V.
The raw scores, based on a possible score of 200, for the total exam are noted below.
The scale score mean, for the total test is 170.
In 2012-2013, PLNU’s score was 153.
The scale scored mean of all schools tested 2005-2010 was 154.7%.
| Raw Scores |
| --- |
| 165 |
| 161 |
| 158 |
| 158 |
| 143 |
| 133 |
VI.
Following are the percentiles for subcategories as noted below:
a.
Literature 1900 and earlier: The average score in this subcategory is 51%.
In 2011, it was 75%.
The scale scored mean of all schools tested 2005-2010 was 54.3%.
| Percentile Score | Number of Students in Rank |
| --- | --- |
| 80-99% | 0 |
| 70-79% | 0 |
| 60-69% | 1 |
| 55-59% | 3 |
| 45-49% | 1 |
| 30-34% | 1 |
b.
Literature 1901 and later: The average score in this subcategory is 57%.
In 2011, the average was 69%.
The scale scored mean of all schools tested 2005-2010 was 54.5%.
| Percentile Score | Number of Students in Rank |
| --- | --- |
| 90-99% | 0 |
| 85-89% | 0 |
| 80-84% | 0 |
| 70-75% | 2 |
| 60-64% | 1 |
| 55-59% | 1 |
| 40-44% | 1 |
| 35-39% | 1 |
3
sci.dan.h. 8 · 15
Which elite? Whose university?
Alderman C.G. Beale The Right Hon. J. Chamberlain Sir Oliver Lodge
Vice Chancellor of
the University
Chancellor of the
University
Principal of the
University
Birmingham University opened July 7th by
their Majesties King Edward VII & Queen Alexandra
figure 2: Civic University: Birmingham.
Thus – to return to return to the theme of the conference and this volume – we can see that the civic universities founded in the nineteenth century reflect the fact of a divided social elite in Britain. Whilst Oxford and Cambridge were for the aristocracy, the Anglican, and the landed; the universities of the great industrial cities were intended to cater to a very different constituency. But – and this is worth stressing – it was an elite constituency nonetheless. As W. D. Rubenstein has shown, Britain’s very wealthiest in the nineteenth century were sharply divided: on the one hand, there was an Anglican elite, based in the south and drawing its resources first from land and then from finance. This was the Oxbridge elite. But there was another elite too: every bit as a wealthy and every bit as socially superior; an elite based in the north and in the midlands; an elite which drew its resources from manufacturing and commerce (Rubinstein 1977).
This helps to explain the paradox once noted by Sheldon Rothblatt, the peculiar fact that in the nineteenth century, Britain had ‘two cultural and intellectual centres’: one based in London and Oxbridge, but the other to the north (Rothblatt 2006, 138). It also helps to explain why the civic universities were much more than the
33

== Exercise directions ==
Please print out every record exactly as it is written.

== Result below ==
V.
The raw scores, based on a possible score of 200, for the total exam are noted below.
The scale score mean, for the total test is 170.
In 2012-2013, PLNU’s score was 153.
The scale scored mean of all schools tested 2005-2010 was 154.7%.
| Raw Scores |
| --- |
| 165 |
| 161 |
| 158 |
| 158 |
| 143 |
| 133 |
VI.
Following are the percentiles for subcategories as noted below:
a.
Literature 1900 and earlier: The average score in this subcategory is 51%.
In 2011, it was 75%.
The scale scored mean of all schools tested 2005-2010 was 54.3%.
| Percentile Score | Number of Students in Rank |
| --- | --- |
| 80-99% | 0 |
| 70-79% | 0 |
| 60-69% | 1 |
| 55-59% | 3 |
| 45-49% | 1 |
| 30-34% | 1 |
b.
Literature 1901 and later: The average score in this subcategory is 57%.
In 2011, the average was 69%.
The scale scored mean of all schools tested 2005-2010 was 54.5%.
| Percentile Score | Number of Students in Rank |
| --- | --- |
| 90-99% | 0 |
| 85-89% | 0 |
| 80-84% | 0 |
| 70-75% | 2 |
| 60-64% | 1 |
| 55-59% | 1 |
| 40-44% | 1 |
| 35-39% | 1 |
3
sci.dan.h. 8 · 15
Which elite? Whose university?
Alderman C.G. Beale The Right Hon. J. Chamberlain Sir Oliver Lodge
Vice Chancellor of
the University
Chancellor of the
University
Principal of the
University
Birmingham University opened July 7th by
their Majesties King Edward VII & Queen Alexandra
figure 2: Civic University: Birmingham.
Thus – to return to return to the theme of the conference and this volume – we can see that the civic universities founded in the nineteenth century reflect the fact of a divided social elite in Britain. Whilst Oxford and Cambridge were for the aristocracy, the Anglican, and the landed; the universities of the great industrial cities were intended to cater to a very different constituency. But – and this is worth stressing – it was an elite constituency nonetheless. As W. D. Rubenstein has shown, Britain’s very wealthiest in the nineteenth century were sharply divided: on the one hand, there was an Anglican elite, based in the south and drawing its resources first from land and then from finance. This was the Oxbridge elite. But there was another elite too: every bit as a wealthy and every bit as socially superior; an elite based in the north and in the midlands; an elite which drew its resources from manufacturing and commerce (Rubinstein 1977).
This helps to explain the paradox once noted by Sheldon Rothblatt, the peculiar fact that in the nineteenth century, Britain had ‘two cultural and intellectual centres’: one based in London and Oxbridge, but the other to the north (Rothblatt 2006, 138). It also helps to explain why the civic universities were much more than the
33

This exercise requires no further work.